Aufgabe - Bearbeite die folgenden Datensätze, indem du den Text aller Zeilen erneut wiedergibst und dabei „Блоги“ durch „Форумы“ ersetzt; alles andere bleibt unverändert. Lass die Bilder in deiner Antwort weg.

[Gespeicherte Dateneinträge]
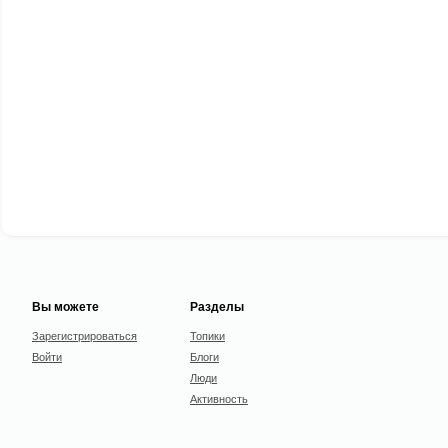
Вы можете
Разделы
Зарегистрироваться
Топики
Войти
Блоги
Люди
Активность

Erwartete Ausgabe -
Вы можете
Разделы
Зарегистрироваться
Топики
Войти
Форумы
Люди
Активность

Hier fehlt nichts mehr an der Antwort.